# 75 Years Ago



## MrFSS (Feb 6, 2015)




----------



## JayPea (Feb 6, 2015)

An easy five-day flight???? The longest flight I've taken is Seattle-Atlanta, about 4 hours, and that was more than long enough!


----------



## Bob Dylan (Feb 6, 2015)

Good find Tom! And we complain about flights now a days!

Longest single plane flight I was ever on, time wise, was on a Continental Charter to Vietnam on a Government All Expenses Paid trip in 1966!! 24 Hours actual flight time with several stops across the Pacific for refueling! ( Return trip was longer but was broken up with layovers!)

Second place was on Quantas to Australia from SFO, 18 Hours!!


----------



## railiner (Feb 7, 2015)

JFK to EZE is now only 10 hours and 46 minutes on an AA 777....


----------



## jis (Feb 7, 2015)

SFO - SYD is way less than 18 hours now on a 747-400 or 777.

My longest nonstop was EWR - SIN at around 18.5 hours on an A340-500. The flight has since been discontinued.
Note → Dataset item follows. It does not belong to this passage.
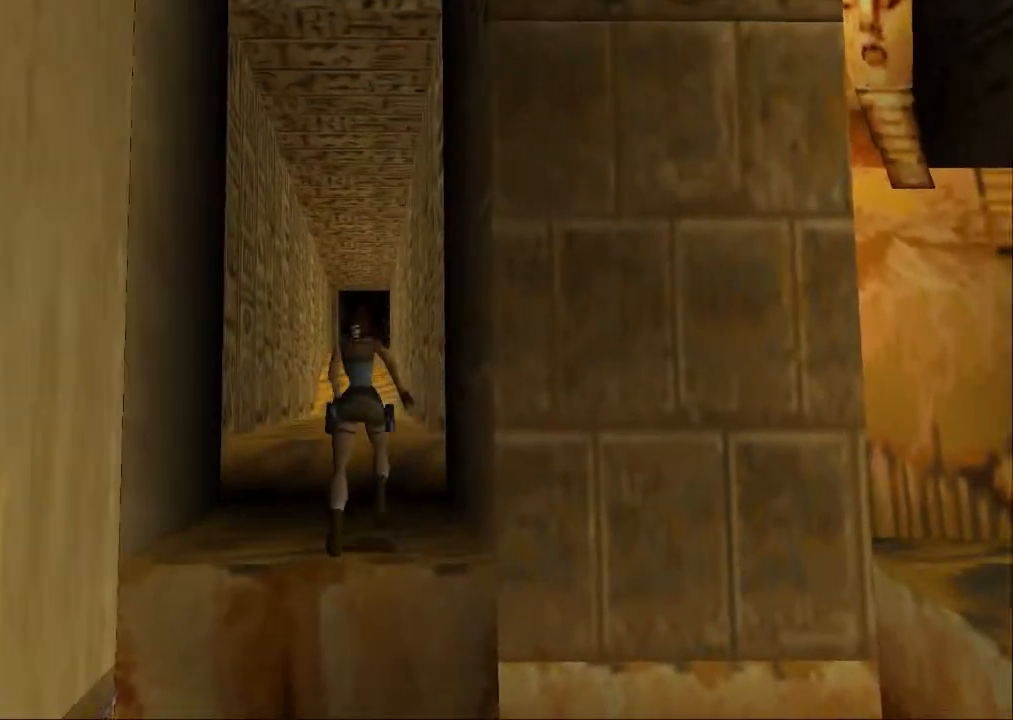
{"dt_ms": 500, "buttons": ["SQUARE", "DPAD_UP"], "left_stick": "center", "right_stick": "center", "events": [[100, "SQUARE", "down"]]}
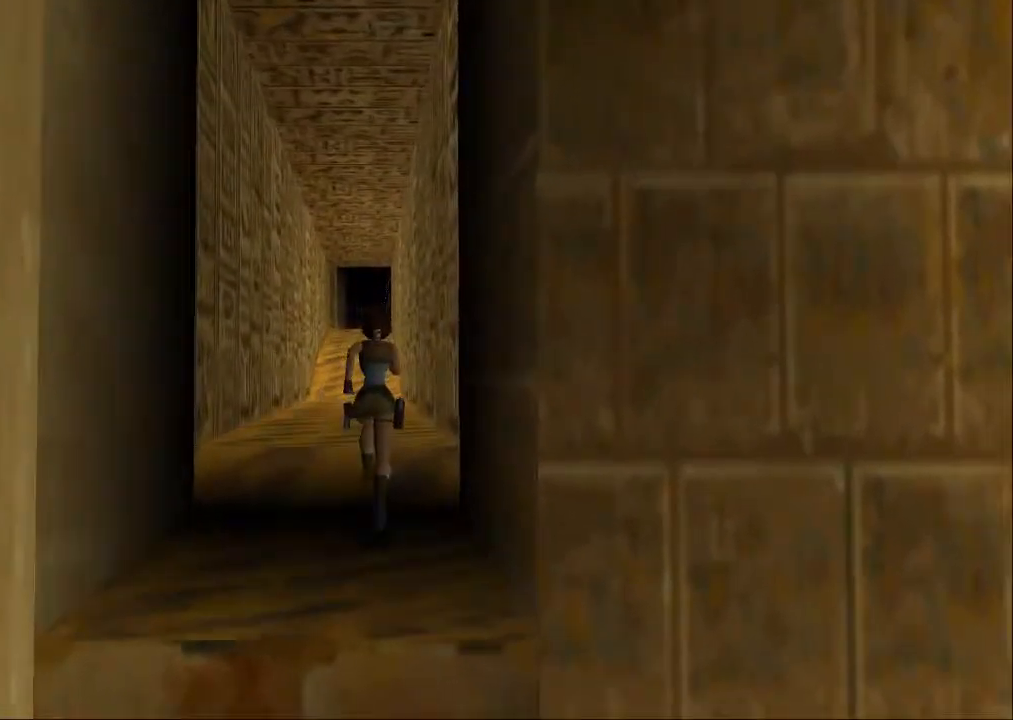
{"dt_ms": 500, "buttons": ["SQUARE", "DPAD_UP"], "left_stick": "center", "right_stick": "center", "events": [[133, "DPAD_LEFT", "down"], [200, "DPAD_LEFT", "up"]]}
The next longest for me is EWR - HKG, and the third longest will be next month EWR - BOM, until then it is EWR - DEL.


----------



## ehbowen (Feb 7, 2015)

I've only been on one international flight...LGW to IAH, about 11 hours. That was plenty enough. (On the way out I was a crewman on an oil tanker.)


----------



## railiner (Feb 7, 2015)

ehbowen said:


> (On the way out I was a crewman on an oil tanker.)


Talk about a "slow boat"......


----------



## Swadian Hardcore (Feb 7, 2015)

Aerolineas Argentinas flies the route as well. How's their service? I don't hear about them often. Generally, the South American and African airlines don't get discussed much on airplane forums, I've seen.


----------